One of the problems of the family court is the use of experts who are not accountable for their bad opinions. As the
WSJ reports, such thinking contributed to the 2008 financial crisis:
The government's anointed judges of credit risk -— S&P, Moody's and Fitch -— had handed out triple-A ratings to thousands of bundles of home loans that increasingly were going unpaid. ...
To avoid legal liability, the Big Three have consistently emphasized that their ratings are merely opinions, akin to the ones on this page, and not "expert" judgments like those rendered by accountants or attorneys.
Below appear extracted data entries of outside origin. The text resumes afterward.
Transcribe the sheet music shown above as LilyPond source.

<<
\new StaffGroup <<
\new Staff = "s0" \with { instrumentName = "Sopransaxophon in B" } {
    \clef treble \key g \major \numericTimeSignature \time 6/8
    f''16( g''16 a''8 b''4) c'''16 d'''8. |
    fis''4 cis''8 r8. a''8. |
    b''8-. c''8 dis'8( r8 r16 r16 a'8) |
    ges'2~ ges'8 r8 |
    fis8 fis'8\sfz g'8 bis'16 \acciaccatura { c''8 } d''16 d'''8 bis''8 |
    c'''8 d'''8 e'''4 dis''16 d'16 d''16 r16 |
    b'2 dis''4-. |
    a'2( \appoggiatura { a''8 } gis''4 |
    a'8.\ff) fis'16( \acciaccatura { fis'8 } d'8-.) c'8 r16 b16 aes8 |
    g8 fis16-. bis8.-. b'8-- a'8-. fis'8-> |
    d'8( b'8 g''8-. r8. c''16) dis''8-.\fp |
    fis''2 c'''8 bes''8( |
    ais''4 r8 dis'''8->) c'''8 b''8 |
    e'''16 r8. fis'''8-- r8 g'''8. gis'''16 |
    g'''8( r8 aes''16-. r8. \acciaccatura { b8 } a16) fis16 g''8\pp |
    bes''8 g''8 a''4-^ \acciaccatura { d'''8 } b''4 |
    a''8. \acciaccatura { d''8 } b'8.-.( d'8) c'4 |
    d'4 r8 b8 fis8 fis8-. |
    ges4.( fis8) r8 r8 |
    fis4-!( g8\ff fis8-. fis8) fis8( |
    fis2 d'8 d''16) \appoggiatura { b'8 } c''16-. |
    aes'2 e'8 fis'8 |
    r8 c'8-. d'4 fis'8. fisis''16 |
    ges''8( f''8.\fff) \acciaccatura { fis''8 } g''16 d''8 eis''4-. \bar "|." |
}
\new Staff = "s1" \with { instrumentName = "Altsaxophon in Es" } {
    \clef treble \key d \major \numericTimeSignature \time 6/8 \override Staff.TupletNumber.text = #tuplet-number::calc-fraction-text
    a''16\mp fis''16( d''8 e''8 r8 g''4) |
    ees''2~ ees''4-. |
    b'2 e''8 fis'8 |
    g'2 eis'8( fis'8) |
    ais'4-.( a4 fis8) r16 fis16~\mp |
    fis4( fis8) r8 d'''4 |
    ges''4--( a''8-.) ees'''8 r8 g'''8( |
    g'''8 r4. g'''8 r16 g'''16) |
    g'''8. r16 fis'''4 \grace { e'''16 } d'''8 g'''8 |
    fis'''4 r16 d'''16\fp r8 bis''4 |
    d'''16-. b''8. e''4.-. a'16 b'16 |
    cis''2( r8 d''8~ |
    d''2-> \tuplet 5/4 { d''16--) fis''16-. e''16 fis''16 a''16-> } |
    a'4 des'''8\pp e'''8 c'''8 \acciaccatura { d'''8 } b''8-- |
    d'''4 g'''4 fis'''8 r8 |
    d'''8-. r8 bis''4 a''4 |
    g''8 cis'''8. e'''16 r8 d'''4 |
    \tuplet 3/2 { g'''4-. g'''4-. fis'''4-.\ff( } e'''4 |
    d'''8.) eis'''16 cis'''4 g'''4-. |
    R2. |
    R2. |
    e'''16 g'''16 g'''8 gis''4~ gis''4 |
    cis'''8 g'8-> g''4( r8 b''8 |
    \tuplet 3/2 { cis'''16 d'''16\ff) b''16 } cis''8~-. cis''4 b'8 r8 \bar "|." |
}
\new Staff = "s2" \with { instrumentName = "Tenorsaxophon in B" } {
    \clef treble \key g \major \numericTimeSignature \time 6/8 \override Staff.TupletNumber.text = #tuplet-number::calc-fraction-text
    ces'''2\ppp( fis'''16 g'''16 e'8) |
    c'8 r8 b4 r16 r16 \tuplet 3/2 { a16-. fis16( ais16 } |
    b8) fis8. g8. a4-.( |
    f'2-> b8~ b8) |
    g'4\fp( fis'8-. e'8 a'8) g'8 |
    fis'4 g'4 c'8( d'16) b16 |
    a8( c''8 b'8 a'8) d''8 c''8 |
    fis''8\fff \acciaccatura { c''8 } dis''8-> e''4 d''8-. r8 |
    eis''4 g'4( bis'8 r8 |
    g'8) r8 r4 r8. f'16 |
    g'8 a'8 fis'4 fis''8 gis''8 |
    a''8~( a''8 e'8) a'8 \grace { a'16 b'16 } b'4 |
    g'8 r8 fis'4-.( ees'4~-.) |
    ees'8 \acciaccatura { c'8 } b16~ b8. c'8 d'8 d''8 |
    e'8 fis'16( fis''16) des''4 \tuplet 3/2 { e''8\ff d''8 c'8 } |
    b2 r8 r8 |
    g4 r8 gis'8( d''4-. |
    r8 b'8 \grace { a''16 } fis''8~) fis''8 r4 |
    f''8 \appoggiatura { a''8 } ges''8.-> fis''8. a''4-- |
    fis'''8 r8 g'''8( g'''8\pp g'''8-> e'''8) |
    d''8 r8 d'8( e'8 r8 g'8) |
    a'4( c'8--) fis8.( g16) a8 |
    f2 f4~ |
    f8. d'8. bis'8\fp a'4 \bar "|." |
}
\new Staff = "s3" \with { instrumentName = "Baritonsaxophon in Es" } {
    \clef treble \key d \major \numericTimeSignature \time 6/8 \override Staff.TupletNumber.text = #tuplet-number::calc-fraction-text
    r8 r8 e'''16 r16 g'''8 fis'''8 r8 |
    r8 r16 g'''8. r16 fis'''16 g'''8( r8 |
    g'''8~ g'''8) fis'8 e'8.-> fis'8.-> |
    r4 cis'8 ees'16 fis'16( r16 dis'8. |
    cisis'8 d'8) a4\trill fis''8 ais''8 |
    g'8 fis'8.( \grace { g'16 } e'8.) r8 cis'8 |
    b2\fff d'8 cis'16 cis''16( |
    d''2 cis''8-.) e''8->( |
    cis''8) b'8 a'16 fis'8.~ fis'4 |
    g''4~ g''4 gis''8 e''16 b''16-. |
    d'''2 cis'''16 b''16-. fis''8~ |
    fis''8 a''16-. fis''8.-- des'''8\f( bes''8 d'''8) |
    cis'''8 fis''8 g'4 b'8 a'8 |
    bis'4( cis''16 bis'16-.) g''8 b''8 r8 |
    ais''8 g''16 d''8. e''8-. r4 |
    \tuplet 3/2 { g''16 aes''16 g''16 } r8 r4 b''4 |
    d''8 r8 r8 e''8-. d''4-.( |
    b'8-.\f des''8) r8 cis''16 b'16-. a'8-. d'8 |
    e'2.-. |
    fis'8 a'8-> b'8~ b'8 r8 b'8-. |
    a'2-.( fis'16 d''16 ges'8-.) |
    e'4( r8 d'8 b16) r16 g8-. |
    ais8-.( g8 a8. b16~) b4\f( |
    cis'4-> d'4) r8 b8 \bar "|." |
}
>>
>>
In practice, this meant that while mortgage fraud skyrocketed during the housing boom, the credit-raters weren't checking any individual mortgages in the pools they were rating. Mr. Kroll sums up their business model: "Pay me a lot of money for an opinion, but don't hold me accountable if I'm wrong."
The article is about a tough-guy private detective who is taking on those rating agencies. Apparently nothing scares him except the family court:
'I want to go where there's a mess," says Jules Kroll, founder of the corporate detective agency that bears his name. The man who became famous tracking down the ill-gotten wealth of deposed dictators has embarked on a new mission ...
Mr. Kroll reports today that every one of his adversaries from the Queens Democratic machine of that era wound up in prison, with one exception. Donald Manes, the Queens borough president, was facing a kickback scandal in 1986 when he killed himself with a kitchen knife to the heart.
In all the years managing his investigations firm (he sold it in 2004 and left in 2008), Mr. Kroll reports that he was only personally threatened twice, by people who were "mentally disturbed." He believes the incidents had nothing to do with his line of work. He says that there are "far more dangerous" ways to earn a living, such as "in all seriousness ... family law practices. They're brutal. It's the life of a family. It's the break-up of a marriage, the custody of a child."
Family court is so brutal because we have laws that encourage conflict, and so-called experts who are not accountable. Most of the problems could be eliminated by just getting rid of those experts and those conflict-creating laws.